● STUDY TEXT:
———

Question

$\displaystyle{\rm \int _0^{log\left({1+\sqrt{2}}\right)}\:\left(\frac{e^x-e^{-x}}{2}\right)^3\cdot \left(\frac{e^x + e^{-x}}{2}\right)^{11}\:dx}$​

Answer 1

$\large\underline{\sf{Solution-}}$

Given integral is

$\displaystyle{\rm \int _0^{log\left({1+\sqrt{2}}\right)}\:\left(\frac{e^x-e^{-x}}{2}\right)^3\cdot \left(\frac{e^x + e^{-x}}{2}\right)^{11}\:dx}$

can be rewritten as

$\rm \:=\dfrac{1}{ {2}^{14} } \displaystyle{\rm \int _0^{log\left({1+\sqrt{2}}\right)}\: {( {e}^{x} + {e}^{ - x} )}^{11} {({e}^{x} - {e}^{ - x})}^{3} \:dx}$

can be further rewritten as

$\rm \:=\dfrac{1}{ {2}^{14} } \displaystyle{\rm \int _0^{log\left({1+\sqrt{2}}\right)}\: {( {e}^{x} + {e}^{ - x} )}^{11} {({e}^{x} - {e}^{ - x})}^{2}({e}^{x} - {e}^{ - x}) \:dx}$

can be further rewritten as

$\rm \:=\dfrac{1}{ {2}^{14} } \displaystyle{\rm \int _0^{log\left({1+\sqrt{2}}\right)}\: {( {e}^{x} + {e}^{ - x} )}^{11} [{({e}^{x} + {e}^{ - x})}^{2} - 4]({e}^{x} - {e}^{ - x}) \:dx}$

Now, to evaluate this integral, we use method of Substitution.

So, substitute

$\rm \: {e}^{x} + {e}^{ - x} = y$

$\rm \: ({e}^{x} - {e}^{ - x})dx = dy$

We know, when we substitute in definite integral, we have to change the limits too.

———

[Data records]

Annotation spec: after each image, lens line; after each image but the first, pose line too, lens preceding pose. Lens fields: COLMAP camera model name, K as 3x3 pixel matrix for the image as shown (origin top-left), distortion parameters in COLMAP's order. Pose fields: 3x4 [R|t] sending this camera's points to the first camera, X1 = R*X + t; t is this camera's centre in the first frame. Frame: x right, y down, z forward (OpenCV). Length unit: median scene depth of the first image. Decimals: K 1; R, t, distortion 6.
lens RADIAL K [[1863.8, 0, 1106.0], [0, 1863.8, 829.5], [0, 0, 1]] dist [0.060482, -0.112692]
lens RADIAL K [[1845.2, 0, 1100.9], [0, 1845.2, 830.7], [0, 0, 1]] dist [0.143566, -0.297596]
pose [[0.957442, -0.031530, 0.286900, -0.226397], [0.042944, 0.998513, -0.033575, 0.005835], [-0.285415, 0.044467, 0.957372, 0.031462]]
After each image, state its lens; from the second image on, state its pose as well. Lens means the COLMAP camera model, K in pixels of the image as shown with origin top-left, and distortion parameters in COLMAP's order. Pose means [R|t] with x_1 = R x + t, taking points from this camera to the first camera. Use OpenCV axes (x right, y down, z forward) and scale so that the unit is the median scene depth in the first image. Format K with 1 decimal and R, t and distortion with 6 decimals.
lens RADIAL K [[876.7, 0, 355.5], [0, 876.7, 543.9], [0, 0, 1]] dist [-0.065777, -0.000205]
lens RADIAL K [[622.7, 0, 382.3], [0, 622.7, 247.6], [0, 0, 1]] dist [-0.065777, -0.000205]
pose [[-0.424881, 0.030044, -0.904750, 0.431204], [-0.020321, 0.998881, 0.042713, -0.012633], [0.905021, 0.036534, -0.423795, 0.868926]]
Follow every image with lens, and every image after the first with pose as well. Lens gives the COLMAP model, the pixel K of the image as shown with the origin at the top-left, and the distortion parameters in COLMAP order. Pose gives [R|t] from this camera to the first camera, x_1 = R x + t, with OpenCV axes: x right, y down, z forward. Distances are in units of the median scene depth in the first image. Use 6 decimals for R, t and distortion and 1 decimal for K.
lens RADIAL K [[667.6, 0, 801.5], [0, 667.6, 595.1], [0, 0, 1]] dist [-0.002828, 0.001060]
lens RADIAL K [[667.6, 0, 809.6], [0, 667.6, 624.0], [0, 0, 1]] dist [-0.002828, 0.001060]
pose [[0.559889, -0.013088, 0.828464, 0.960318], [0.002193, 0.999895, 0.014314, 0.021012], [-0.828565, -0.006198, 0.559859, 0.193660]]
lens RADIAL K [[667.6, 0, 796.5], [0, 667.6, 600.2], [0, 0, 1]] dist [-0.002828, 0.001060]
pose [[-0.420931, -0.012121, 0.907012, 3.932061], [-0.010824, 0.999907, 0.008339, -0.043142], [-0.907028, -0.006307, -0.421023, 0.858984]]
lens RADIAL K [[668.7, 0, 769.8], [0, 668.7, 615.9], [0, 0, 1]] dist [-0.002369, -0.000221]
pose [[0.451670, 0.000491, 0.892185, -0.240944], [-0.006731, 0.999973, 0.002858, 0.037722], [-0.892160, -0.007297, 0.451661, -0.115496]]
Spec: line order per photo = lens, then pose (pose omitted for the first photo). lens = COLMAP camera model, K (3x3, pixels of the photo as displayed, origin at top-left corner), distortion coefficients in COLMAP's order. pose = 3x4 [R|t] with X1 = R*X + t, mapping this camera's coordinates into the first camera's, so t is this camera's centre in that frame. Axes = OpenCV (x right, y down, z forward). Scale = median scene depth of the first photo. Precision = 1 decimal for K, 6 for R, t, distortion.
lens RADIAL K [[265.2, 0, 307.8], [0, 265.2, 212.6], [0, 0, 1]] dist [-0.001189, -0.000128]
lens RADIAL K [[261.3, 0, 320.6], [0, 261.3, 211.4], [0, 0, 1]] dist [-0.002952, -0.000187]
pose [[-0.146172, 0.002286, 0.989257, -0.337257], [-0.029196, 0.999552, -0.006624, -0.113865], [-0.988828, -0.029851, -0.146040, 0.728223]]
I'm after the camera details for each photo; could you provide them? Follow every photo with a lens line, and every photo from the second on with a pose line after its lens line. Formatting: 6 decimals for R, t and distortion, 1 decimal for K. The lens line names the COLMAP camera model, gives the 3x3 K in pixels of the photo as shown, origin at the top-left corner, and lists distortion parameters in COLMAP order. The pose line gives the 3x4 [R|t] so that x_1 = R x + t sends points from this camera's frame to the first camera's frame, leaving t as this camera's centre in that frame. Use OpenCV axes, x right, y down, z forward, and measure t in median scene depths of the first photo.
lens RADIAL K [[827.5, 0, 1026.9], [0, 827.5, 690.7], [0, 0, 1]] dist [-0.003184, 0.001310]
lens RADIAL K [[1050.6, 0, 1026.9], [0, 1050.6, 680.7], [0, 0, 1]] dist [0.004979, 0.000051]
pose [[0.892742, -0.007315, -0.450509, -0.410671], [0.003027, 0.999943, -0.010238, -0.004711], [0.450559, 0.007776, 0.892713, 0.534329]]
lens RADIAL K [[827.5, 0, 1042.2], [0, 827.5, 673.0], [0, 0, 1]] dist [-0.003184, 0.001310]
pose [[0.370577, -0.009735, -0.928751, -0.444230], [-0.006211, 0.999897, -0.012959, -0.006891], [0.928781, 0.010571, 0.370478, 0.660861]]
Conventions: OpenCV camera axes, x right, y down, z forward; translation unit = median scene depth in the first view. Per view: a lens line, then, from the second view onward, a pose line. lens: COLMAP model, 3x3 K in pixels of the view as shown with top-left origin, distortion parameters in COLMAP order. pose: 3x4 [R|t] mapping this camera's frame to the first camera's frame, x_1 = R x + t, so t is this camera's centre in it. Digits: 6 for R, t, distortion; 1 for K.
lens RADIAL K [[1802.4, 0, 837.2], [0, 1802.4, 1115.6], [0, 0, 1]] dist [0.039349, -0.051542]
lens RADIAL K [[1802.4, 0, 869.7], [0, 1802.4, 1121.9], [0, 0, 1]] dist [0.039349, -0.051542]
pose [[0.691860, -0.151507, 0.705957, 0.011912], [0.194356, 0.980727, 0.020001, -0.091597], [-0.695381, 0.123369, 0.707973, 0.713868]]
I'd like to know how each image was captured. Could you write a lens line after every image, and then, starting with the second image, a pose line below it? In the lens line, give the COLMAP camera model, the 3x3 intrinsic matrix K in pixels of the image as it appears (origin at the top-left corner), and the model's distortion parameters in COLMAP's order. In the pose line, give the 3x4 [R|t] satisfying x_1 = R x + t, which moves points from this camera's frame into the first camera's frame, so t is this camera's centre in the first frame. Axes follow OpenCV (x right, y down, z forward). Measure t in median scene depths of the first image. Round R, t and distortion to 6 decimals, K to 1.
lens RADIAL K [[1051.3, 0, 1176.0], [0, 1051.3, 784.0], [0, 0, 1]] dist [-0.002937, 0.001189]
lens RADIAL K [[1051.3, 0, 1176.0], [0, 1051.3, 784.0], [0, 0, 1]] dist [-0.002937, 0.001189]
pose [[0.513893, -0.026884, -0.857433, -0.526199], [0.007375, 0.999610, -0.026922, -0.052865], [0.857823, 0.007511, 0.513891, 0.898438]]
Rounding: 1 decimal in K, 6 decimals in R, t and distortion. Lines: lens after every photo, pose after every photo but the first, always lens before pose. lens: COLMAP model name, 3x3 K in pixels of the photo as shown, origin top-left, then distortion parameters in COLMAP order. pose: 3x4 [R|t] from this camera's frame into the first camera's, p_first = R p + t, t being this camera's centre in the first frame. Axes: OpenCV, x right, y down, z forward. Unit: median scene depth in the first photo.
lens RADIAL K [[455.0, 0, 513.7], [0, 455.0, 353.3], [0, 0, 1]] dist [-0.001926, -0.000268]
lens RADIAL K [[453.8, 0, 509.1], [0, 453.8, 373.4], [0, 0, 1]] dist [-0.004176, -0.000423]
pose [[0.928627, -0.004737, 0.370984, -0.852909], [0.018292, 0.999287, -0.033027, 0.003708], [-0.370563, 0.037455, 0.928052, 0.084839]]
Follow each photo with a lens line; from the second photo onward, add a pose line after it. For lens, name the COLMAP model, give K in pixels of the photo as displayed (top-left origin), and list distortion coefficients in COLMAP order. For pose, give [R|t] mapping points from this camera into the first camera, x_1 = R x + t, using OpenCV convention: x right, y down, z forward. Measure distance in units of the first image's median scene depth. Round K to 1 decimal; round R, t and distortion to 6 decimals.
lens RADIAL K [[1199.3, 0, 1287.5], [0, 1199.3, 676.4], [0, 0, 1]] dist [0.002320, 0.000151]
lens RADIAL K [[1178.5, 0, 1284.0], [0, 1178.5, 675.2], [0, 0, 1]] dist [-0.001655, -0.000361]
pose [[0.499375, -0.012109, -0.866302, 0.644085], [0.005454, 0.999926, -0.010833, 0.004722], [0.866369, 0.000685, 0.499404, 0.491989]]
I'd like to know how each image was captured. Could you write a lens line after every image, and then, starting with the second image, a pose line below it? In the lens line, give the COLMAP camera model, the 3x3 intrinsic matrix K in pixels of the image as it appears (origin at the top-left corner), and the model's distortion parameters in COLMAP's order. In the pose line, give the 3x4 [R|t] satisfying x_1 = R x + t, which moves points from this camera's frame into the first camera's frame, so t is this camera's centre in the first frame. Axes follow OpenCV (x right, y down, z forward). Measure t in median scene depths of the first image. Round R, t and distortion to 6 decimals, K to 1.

———

● WORK INSTRUCTION:
Do these statements agree with the worked solution? 1. The integral is evaluated by the method of substitution. 2. When substituting in a definite integral, the limits stay unchanged. 3. The given integral is said to be able to be rewritten. Answer each with yes or no and quote the deciding words. The data records are not needed for this work.

● REPLY:
1. Yes: "we use method of Substitution."
2. No: "we have to change the limits too."
3. Yes: "can be rewritten as"